Friday 15 May 2009

The Theater Is in the Street: Politics and Public Performance in Sixties America

by Bradford D. Martin

Increasingly, the Freedom Singers came to share venues with performers in the folk revival, not only at the March on Washington but also at the 1963 Newport Folk Festival and the 1964 Mississippi Caravan of Music. Performers at the March on Washington included Seeger, Bob Dylan, Joan Baez, Odetta, and Peter, Paul and Mary. At the Newport festival, the Freedom Singers' influence permeated the occasion, as nearly every white folk performer included at least one a cappella selection and a freedom song in his or her repertoire. Seeger viewed the impressive attendance of forty thousand as evidence of a "revived" festival--indeed, though it had begun in 1959, it had not been held the previous two years--crediting the confluence of civil rights and folk music. During the Mississippi Caravan of Music it became clear that the benefits of folk music's alliance with the Freedom Singers worked both ways.

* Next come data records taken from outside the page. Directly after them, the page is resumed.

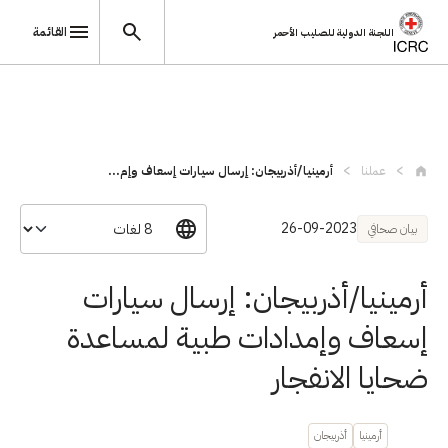
القائمة
اللجنة الدولية للصليب الأحمر
تجاوز إلى المحتوى الرئيسي
عملنا
أرمينيا/أذربيجان: إرسال سيارات إسعاف وإم...
26-09-2023
بيان صحافي
أرمينيا/أذربيجان: إرسال سيارات
إسعاف وإمدادات طبية لمساعدة
ضحايا الانفجار
أرمينيا
أذربيجان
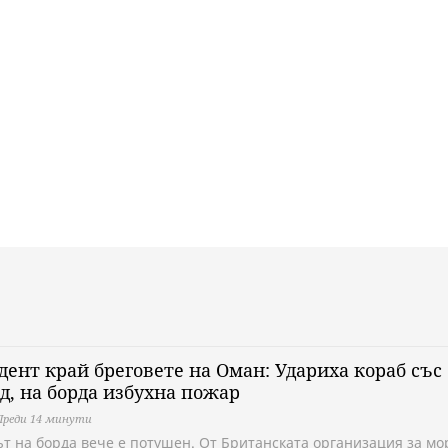
ент край бреговете на Оман: Удариха кораб със
д, на борда избухна пожар
Преди 14 минути
т на борда вече е потушен. От Британската организация за мо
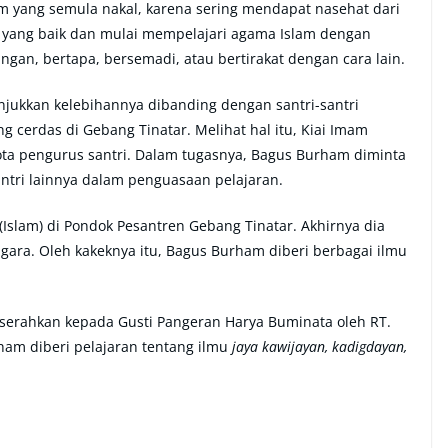
m yang semula nakal, karena sering mendapat nasehat dari
ng yang baik dan mulai mempelajari agama Islam dengan
gan, bertapa, bersemadi, atau bertirakat dengan cara lain.
kkan kelebihannya dibanding dengan santri-santri
g cerdas di Gebang Tinatar. Melihat hal itu, Kiai Imam
a pengurus santri. Dalam tugasnya, Bagus Burham diminta
ntri lainnya dalam penguasaan pelajaran.
(Islam) di Pondok Pesantren Gebang Tinatar. Akhirnya dia
agara. Oleh kakeknya itu, Bagus Burham diberi berbagai ilmu
erahkan kepada Gusti Pangeran Harya Buminata oleh RT.
ham diberi pelajaran tentang ilmu
jaya kawijayan, kadigdayan,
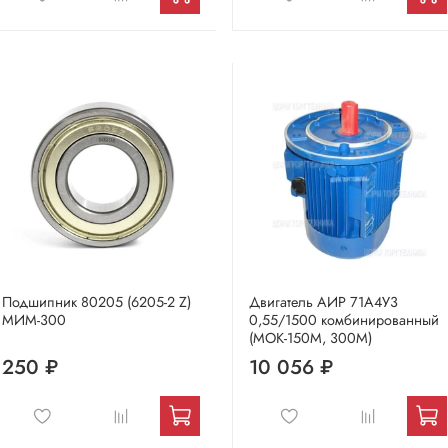
Подшипник 80205 (6205-2 Z)
Двигатель АИР 71А4У3
МИМ-300
0,55/1500 комбинированный
(МОК-150М, 300М)
250 ₽
10 056 ₽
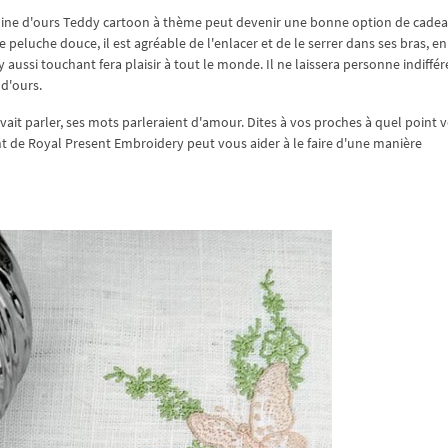
achine d'ours Teddy cartoon à thème peut devenir une bonne option de cade
 peluche douce, il est agréable de l'enlacer et de le serrer dans ses bras, en
aussi touchant fera plaisir à tout le monde. Il ne laissera personne indiffér
d'ours.
it parler, ses mots parleraient d'amour. Dites à vos proches à quel point 
nt de Royal Present Embroidery peut vous aider à le faire d'une manière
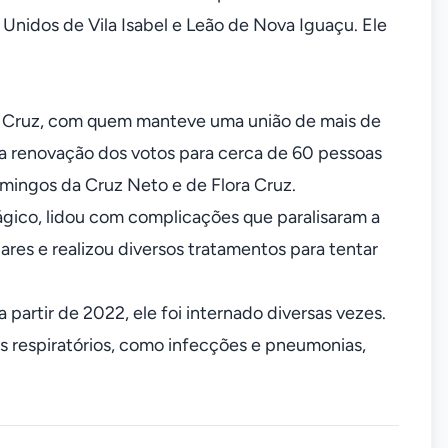
Unidos de Vila Isabel e Leão de Nova Iguaçu. Ele
i Cruz, com quem manteve uma união de mais de
 a renovação dos votos para cerca de 60 pessoas
Domingos da Cruz Neto e de Flora Cruz.
gico, lidou com complicações que paralisaram a
liares e realizou diversos tratamentos para tentar
 partir de 2022, ele foi internado diversas vezes.
s respiratórios, como infecções e pneumonias,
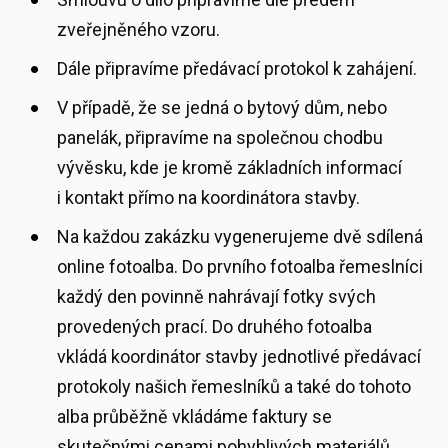
zveřejněného vzoru.
Dále připravíme předávací protokol k zahájení.
V případě, že se jedná o bytový dům, nebo
panelák, připravíme na společnou chodbu
vývěsku, kde je kromě základních informací
i kontakt přímo na koordinátora stavby.
Na každou zakázku vygenerujeme dvě sdílená
online fotoalba. Do prvního fotoalba řemeslníci
každý den povinně nahrávají fotky svých
provedených prací. Do druhého fotoalba
vkládá koordinátor stavby jednotlivé předávací
protokoly našich řemeslníků a také do tohoto
alba průběžně vkládáme faktury se
skutečnými cenami pohyblivých materiálů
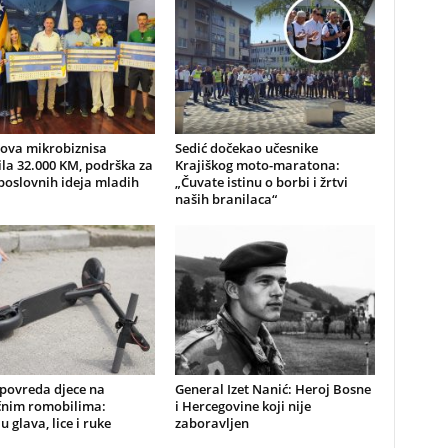
nova mikrobiznisa
Sedić dočekao učesnike
ila 32.000 KM, podrška za
Krajiškog moto-maratona:
poslovnih ideja mladih
„Čuvate istinu o borbi i žrtvi
naših branilaca“
 povreda djece na
General Izet Nanić: Heroj Bosne
ičnim romobilima:
i Hercegovine koji nije
u glava, lice i ruke
zaboravljen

Caravan musicians including Seeger, Guy Carawan, Phil Ochs, and Judy Collins encouraged voter registration by staying in Mississippi "for a week or two or sometimes more" and singing at meetings and freedom schools. True to both the oral tradition of folksinging and SNCC's agenda of developing indigenous leadership, the Caravan sessions at the freedom schools sparked young Mississippians to create their own freedom songs.